→ **To be done**
Format each line of the entries below as a JSON list of strings, one string per line, omitting blank lines and leaving out the pictures.

Saved data entries

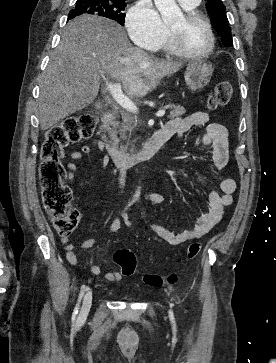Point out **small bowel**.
I'll return each mask as SVG.
<instances>
[{
	"instance_id": "small-bowel-1",
	"label": "small bowel",
	"mask_w": 276,
	"mask_h": 363,
	"mask_svg": "<svg viewBox=\"0 0 276 363\" xmlns=\"http://www.w3.org/2000/svg\"><path fill=\"white\" fill-rule=\"evenodd\" d=\"M210 116L205 111L195 112L184 118H174L170 120L159 132L166 133L169 138L174 134L179 136L183 135L193 126H206V133L201 139L203 146L211 147V162L215 170L220 171L226 167L229 161V140L228 131L226 127L220 123L209 122ZM93 146L97 148L102 147V142L95 141ZM92 152L90 146L84 145L79 150L72 151L70 153L71 162H68L66 167L69 170L68 180L73 181L76 178L78 166L74 163L76 160H80L84 155H88ZM105 161H103V164ZM236 190V182L232 178H222L219 182V191L213 190L209 194V207L208 210L198 216L190 229L184 230L180 233H173L165 227L143 220L146 226L154 233L153 239L158 242H165L171 245H178L183 242L199 239L209 233L215 225H217L224 213V209L232 204V194ZM145 201L152 202L154 204H163L165 198L158 193H150L145 196ZM125 223L132 225L134 221L128 220L125 216ZM121 227V219H115L110 225L109 231L111 233L117 232ZM61 242L64 245L66 251V257L71 265L78 266L79 261L73 252L74 245L68 241L67 238L62 237ZM95 245L94 239H85L81 242L80 248L83 251L91 250ZM89 271L93 275H101L102 269L98 265H90ZM125 276L120 272H107L103 274V278L109 282L120 281Z\"/></svg>"
}]
</instances>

→ **Right answer**
[
  "Point out **small bowel**.",
  "I'll return each mask as SVG.",
  "<instances>",
  "[{",
  "\t\"instance_id\": \"small-bowel-1\",",
  "\t\"label\": \"small bowel\",",
  "\t\"mask_w\": 276,",
  "\t\"mask_h\": 363,",
  "\t\"mask_svg\": \"<svg viewBox=\\\"0 0 276 363\\\" xmlns=\\\"http://www.w3.org/2000/svg\\\"><path fill=\\\"white\\\" fill-rule=\\\"evenodd\\\" d=\\\"M210 116L205 111L195 112L184 118H174L170 120L159 132L166 133L169 138L174 134L179 136L183 135L193 126H206V133L201 139L203 146L211 147V162L215 170L220 171L226 167L229 161V140L228 131L226 127L220 123L209 122ZM93 146L97 148L102 147V142L95 141ZM92 152L90 146L84 145L79 150L72 151L70 153L71 162H68L66 167L69 170L68 180L73 181L76 178L78 166L74 163L76 160H80L84 155H88ZM105 161H103V164ZM236 190V182L232 178H222L219 182V191L213 190L209 194V207L208 210L198 216L190 229L184 230L180 233H173L165 227L143 220L146 226L154 233L153 239L158 242H165L171 245H178L183 242L199 239L209 233L215 225H217L224 213V209L232 204V194ZM145 201L152 202L154 204H163L165 198L158 193H150L145 196ZM125 223L132 225L134 221L128 220L125 216ZM121 227V219H115L110 225L109 231L111 233L117 232ZM61 242L64 245L66 251V257L71 265L78 266L79 261L73 252L74 245L68 241L67 238L62 237ZM95 245L94 239H85L81 242L80 248L83 251L91 250ZM89 271L93 275H101L102 269L98 265H90ZM125 276L120 272H107L103 274V278L109 282L120 281Z\\\"/></svg>\"",
  "}]",
  "</instances>"
]